Afghan security forces and U.S. soldiers arrive at the site where a suicide attacker rammed a car bomb into a NATO convoy killing two foreign civilian contractors, in the Afghan capital Kabul, Afghanistan on Feb. 10, 2014. Rahmat Gul/AP

Urgency Exceptions for War-Zone Contracts Mostly Justified, GAO Finds

Pentagon, State and USAID advised to improve documentation for noncompetitive contracts.

Three agencies working in war-torn Afghanistan and Iraq have rightly taken advantage of urgency exceptions that allow single-source contracting, the Government Accountability Office found. Auditors did, however, fault managers for failing to post accurate procurement data in some instances.

The Defense and State departments and the U.S. Agency for International Development from 2010 to 2012 invoked a legal and regulatory exception and signed noncompetitive contracts in awards ranging from 1 percent to 12 percent of their obligations, GAO reported on Wednesday.

During those three years, the Pentagon obligated $12.5 billion noncompetitively to procure goods and services using the exception; State obligated $582 million; and USAID, about $20 million, GAO reported. Governmentwide the total of noncompeted contracts in fiscal 2013 amounted to $164 billion, or 36 percent of overall contracting.

But, 28 of the 62 contracts for such needs as personal armor, guard services and communications “were incorrectly coded as having used the urgency exception when they did not,” the report said. GAO also found that “20 of the 28 miscoded contracts were awarded using procedures that are more simple and separate from the requirements related to the use of the urgency exception.”

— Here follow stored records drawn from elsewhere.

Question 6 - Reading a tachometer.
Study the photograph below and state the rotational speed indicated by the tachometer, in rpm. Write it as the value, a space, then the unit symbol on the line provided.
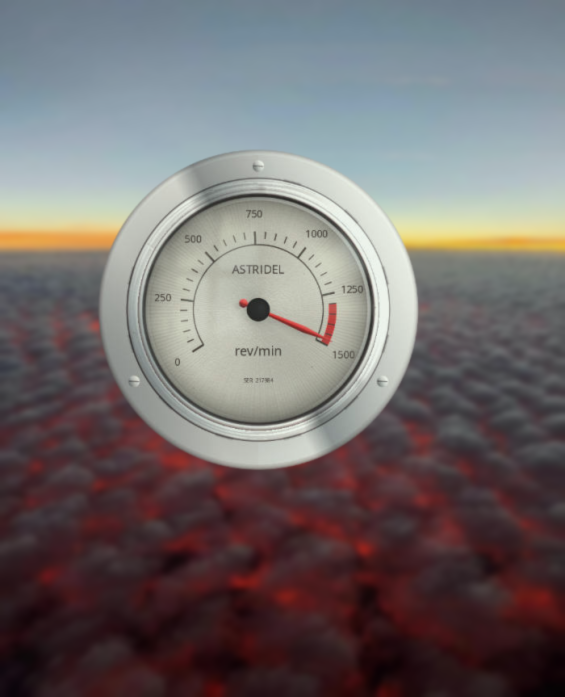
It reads 1475 rpm
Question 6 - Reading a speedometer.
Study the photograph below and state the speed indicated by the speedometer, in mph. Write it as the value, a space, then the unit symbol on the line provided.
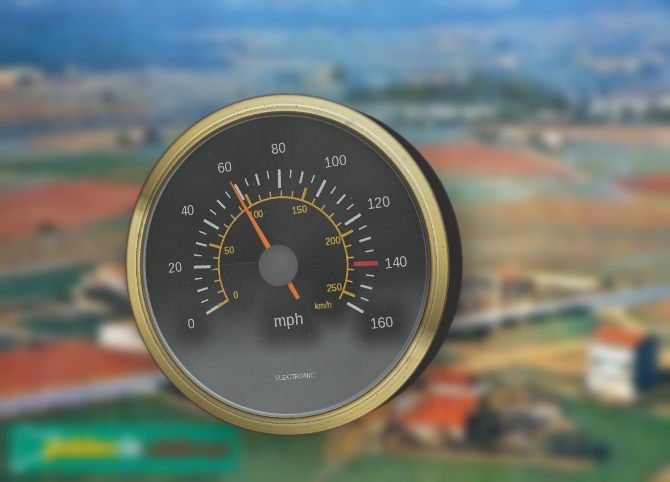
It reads 60 mph
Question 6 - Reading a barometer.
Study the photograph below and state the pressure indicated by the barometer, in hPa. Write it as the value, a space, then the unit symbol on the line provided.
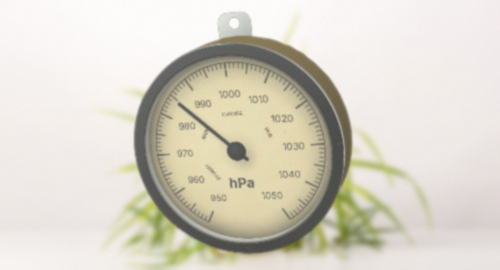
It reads 985 hPa
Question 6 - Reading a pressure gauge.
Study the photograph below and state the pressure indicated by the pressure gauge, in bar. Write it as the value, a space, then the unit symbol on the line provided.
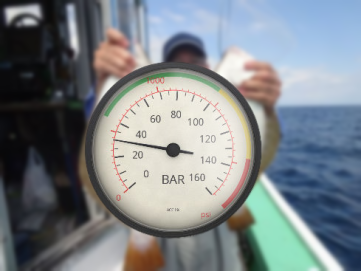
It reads 30 bar
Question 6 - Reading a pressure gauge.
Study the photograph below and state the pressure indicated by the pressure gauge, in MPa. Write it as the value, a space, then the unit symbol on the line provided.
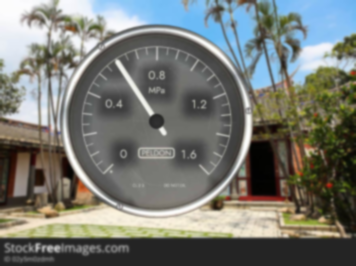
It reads 0.6 MPa
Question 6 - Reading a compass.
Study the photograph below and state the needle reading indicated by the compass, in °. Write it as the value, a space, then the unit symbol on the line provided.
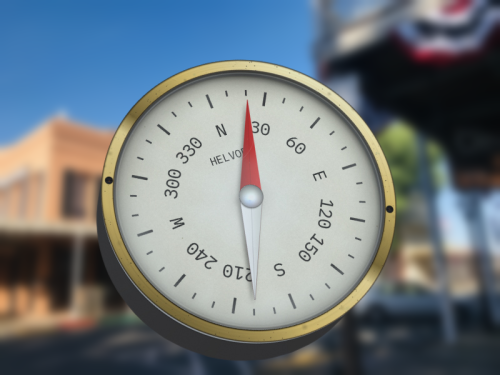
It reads 20 °
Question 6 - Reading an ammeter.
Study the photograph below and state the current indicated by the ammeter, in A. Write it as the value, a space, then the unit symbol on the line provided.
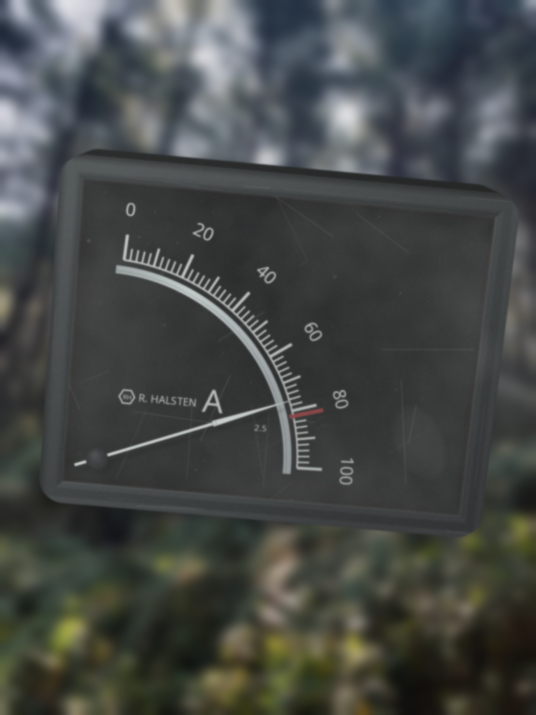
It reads 76 A
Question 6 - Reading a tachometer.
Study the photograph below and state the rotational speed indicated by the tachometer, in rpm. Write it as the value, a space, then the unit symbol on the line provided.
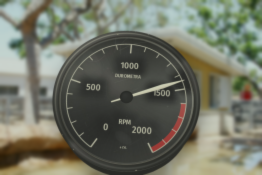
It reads 1450 rpm
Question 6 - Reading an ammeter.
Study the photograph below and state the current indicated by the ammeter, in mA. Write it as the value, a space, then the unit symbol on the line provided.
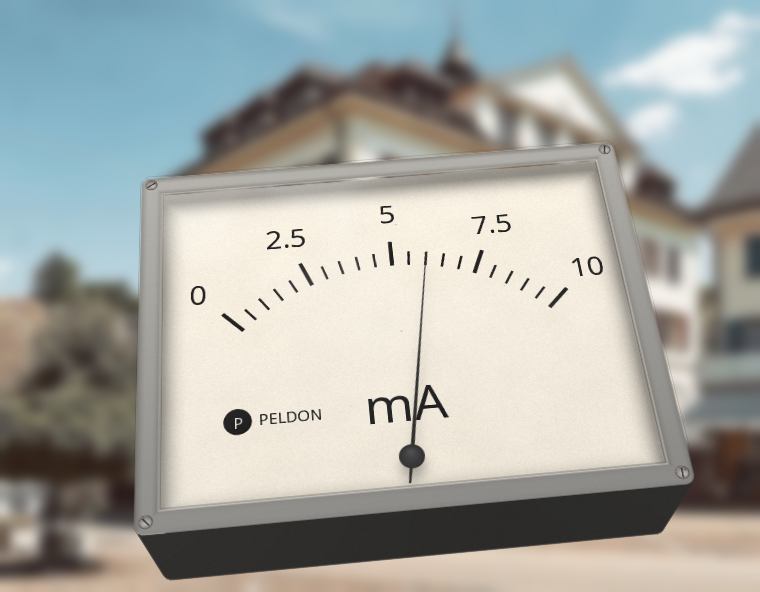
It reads 6 mA
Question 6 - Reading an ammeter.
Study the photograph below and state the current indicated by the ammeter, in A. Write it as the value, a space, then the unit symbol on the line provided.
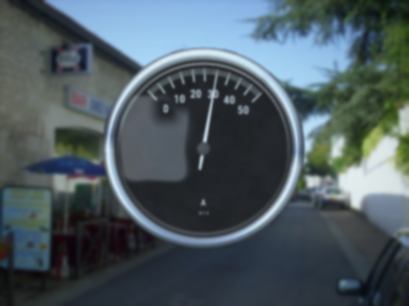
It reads 30 A
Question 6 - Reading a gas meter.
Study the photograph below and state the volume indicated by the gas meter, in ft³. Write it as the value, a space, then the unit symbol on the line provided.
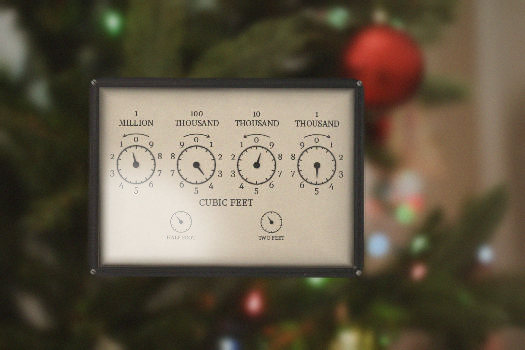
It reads 39500 ft³
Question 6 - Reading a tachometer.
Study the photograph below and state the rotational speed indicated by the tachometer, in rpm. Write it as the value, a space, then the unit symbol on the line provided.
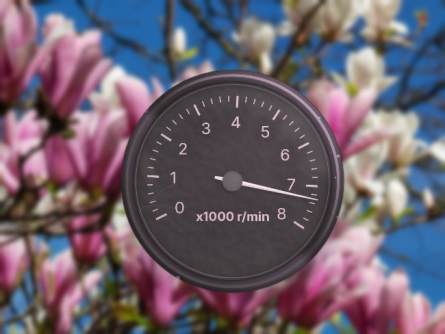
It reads 7300 rpm
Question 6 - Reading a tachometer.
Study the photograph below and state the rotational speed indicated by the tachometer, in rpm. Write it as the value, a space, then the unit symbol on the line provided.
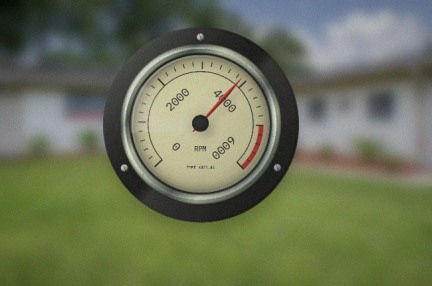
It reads 3900 rpm
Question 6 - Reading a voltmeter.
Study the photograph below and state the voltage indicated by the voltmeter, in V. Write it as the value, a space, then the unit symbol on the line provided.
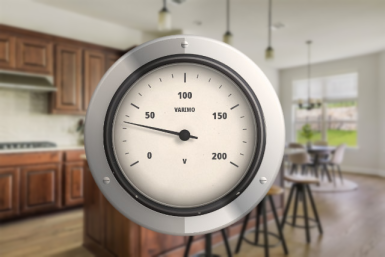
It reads 35 V
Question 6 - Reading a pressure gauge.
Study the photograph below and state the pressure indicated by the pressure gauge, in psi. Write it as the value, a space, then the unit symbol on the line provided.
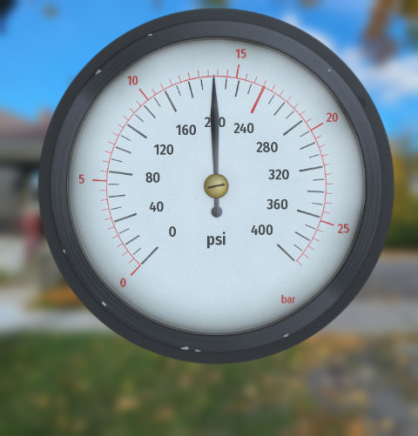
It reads 200 psi
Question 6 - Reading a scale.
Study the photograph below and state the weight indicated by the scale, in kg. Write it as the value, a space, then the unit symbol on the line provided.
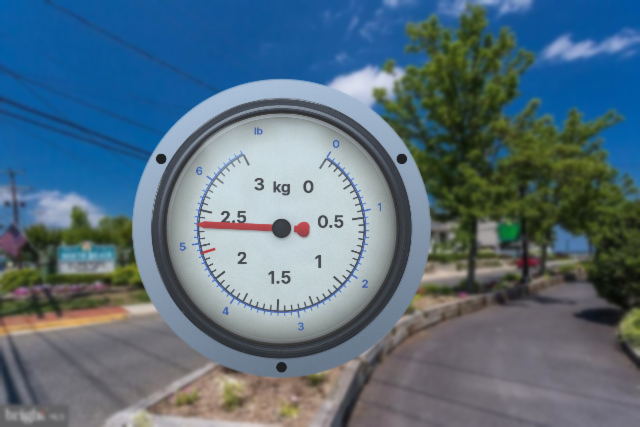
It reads 2.4 kg
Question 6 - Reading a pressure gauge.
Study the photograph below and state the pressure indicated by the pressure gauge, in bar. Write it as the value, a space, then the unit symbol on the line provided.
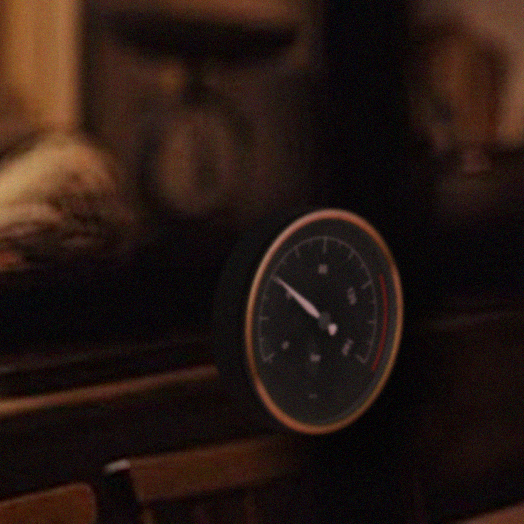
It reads 40 bar
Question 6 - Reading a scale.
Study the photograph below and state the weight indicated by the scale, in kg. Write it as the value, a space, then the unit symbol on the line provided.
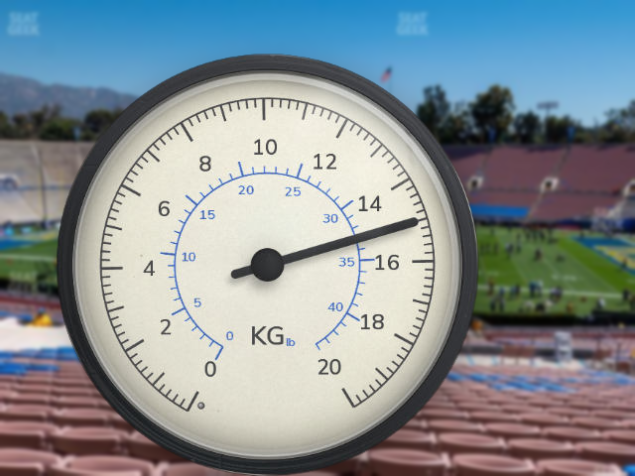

Some contracts, GAO added, were extended for longer than the one year that is allowable under the urgency exception as defined by statute and under the Federal Acquisition Regulation, and the requirement that contracting officers consider as many competing vendors as is practicable was not always followed. For some contracts, “lack of access to technical data rights and reliance on contractor expertise prevented agencies from obtaining competition,” GAO wrote in the report mandated by the 2013 National Defense Authorization Act.

Officials also sometimes failed to understand transparency requirements, the report said. “For 15 of the justifications we reviewed, we could not confirm whether justifications were posted to the FedBizOpps website within the required time frames, or at all, as no documentation was available,” auditors wrote. “Some officials told us that justifications were not posted due to an administrative oversight.”

GAO noted that the White House Office of Federal Procurement Policy is in a position to clarify when the urgency exception should apply. Auditors recommended that OFPP and the three agencies disseminate guidance to contracting officers to improve documentation of the justifications. The agencies agreed.